Exercise input:
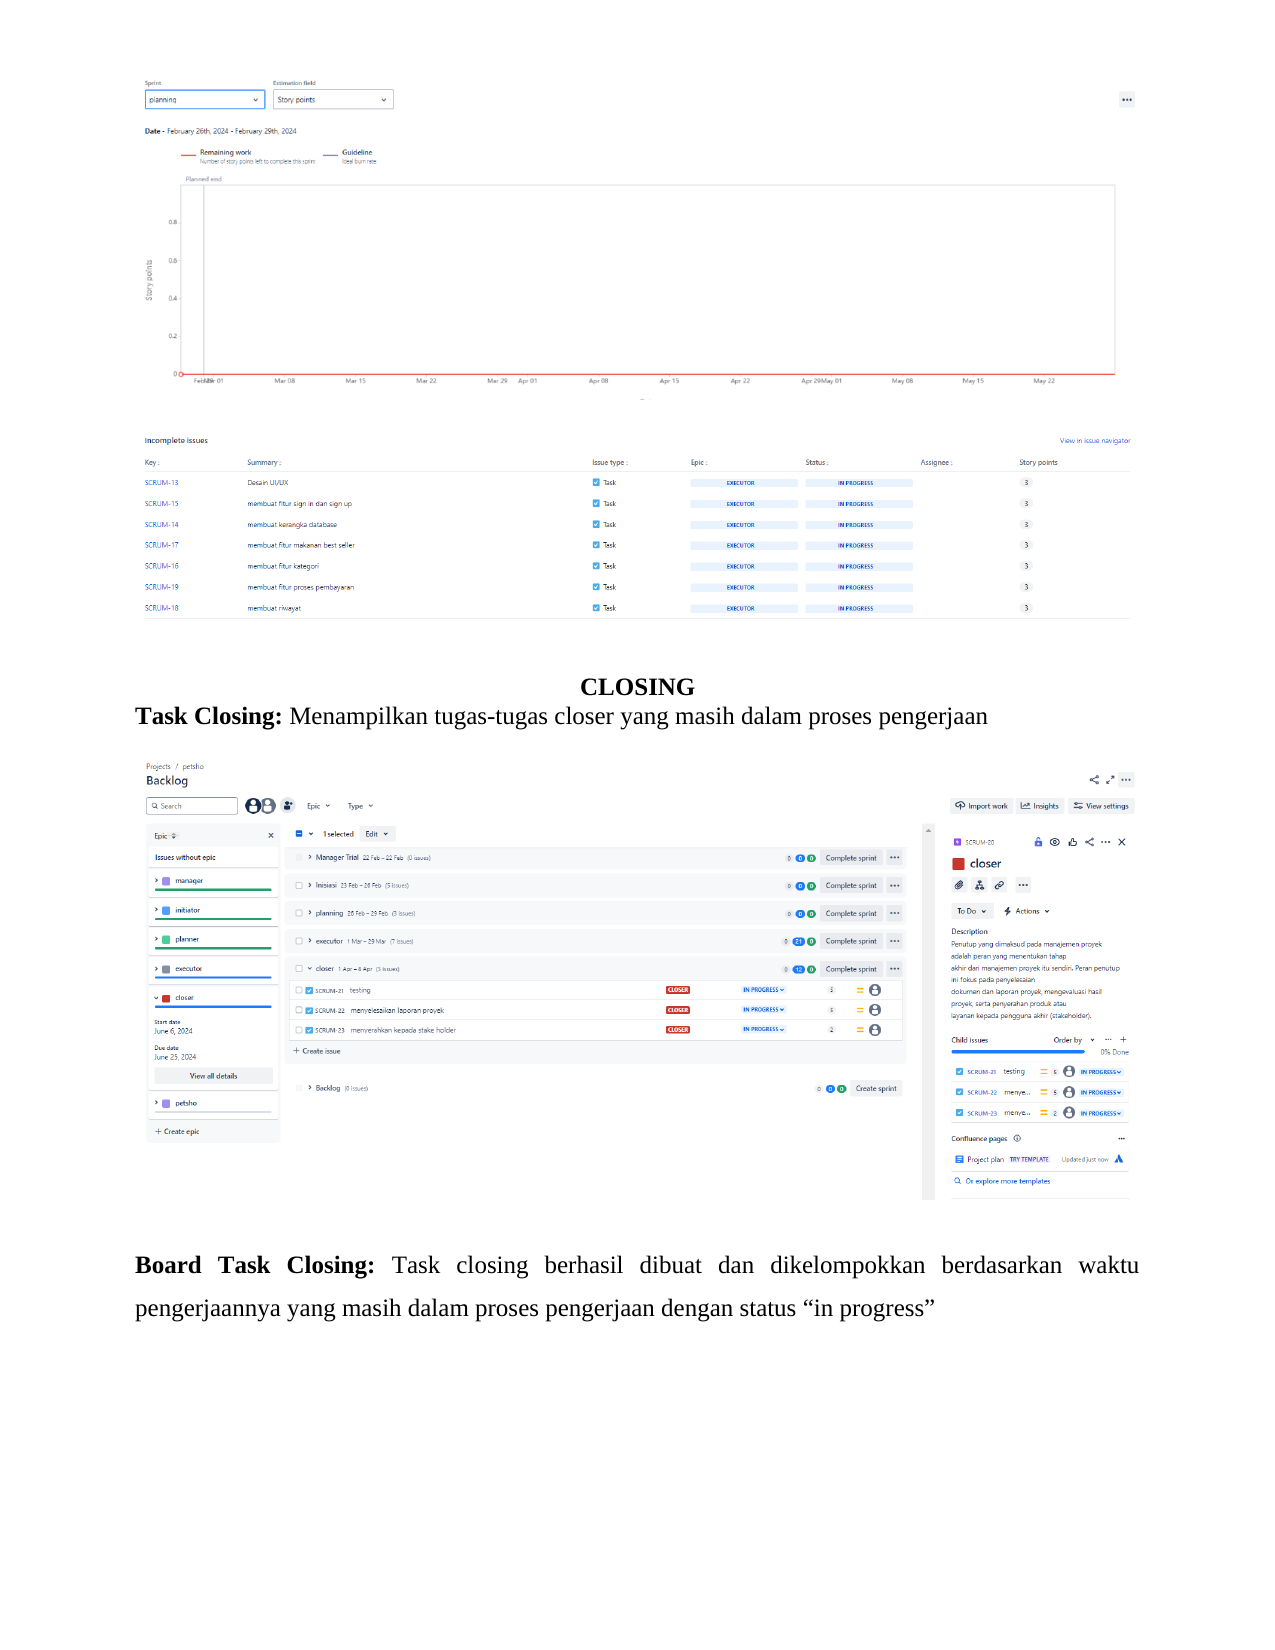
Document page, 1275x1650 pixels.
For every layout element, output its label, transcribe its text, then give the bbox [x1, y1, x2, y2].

picture [135, 428, 1140, 644]
text Board Task Closing: Task closing berhasil dibuat dan dikelompokkan berdasarkan waktu pengerjaannya yang masih dalam proses pengerjaan dengan status “in progress” [135, 1250, 1140, 1322]
picture [135, 75, 1140, 400]
picture [135, 758, 1140, 1200]
text CLOSING [135, 672, 1140, 701]
text Task Closing: Menampilkan tugas-tugas closer yang masih dalam proses pengerjaan [135, 701, 1140, 729]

Work order: What the reply must contain is an exact transcription of the data above and none of its pictures.

Answer below:
Document page, 1275x1650 pixels.
For every layout element, output its label, transcribe its text, then give the bbox [x1, y1, x2, y2].

picture [135, 428, 1140, 644]
text Board Task Closing: Task closing berhasil dibuat dan dikelompokkan berdasarkan waktu pengerjaannya yang masih dalam proses pengerjaan dengan status “in progress” [135, 1250, 1140, 1322]
picture [135, 75, 1140, 400]
picture [135, 758, 1140, 1200]
text CLOSING [135, 672, 1140, 701]
text Task Closing: Menampilkan tugas-tugas closer yang masih dalam proses pengerjaan [135, 701, 1140, 729]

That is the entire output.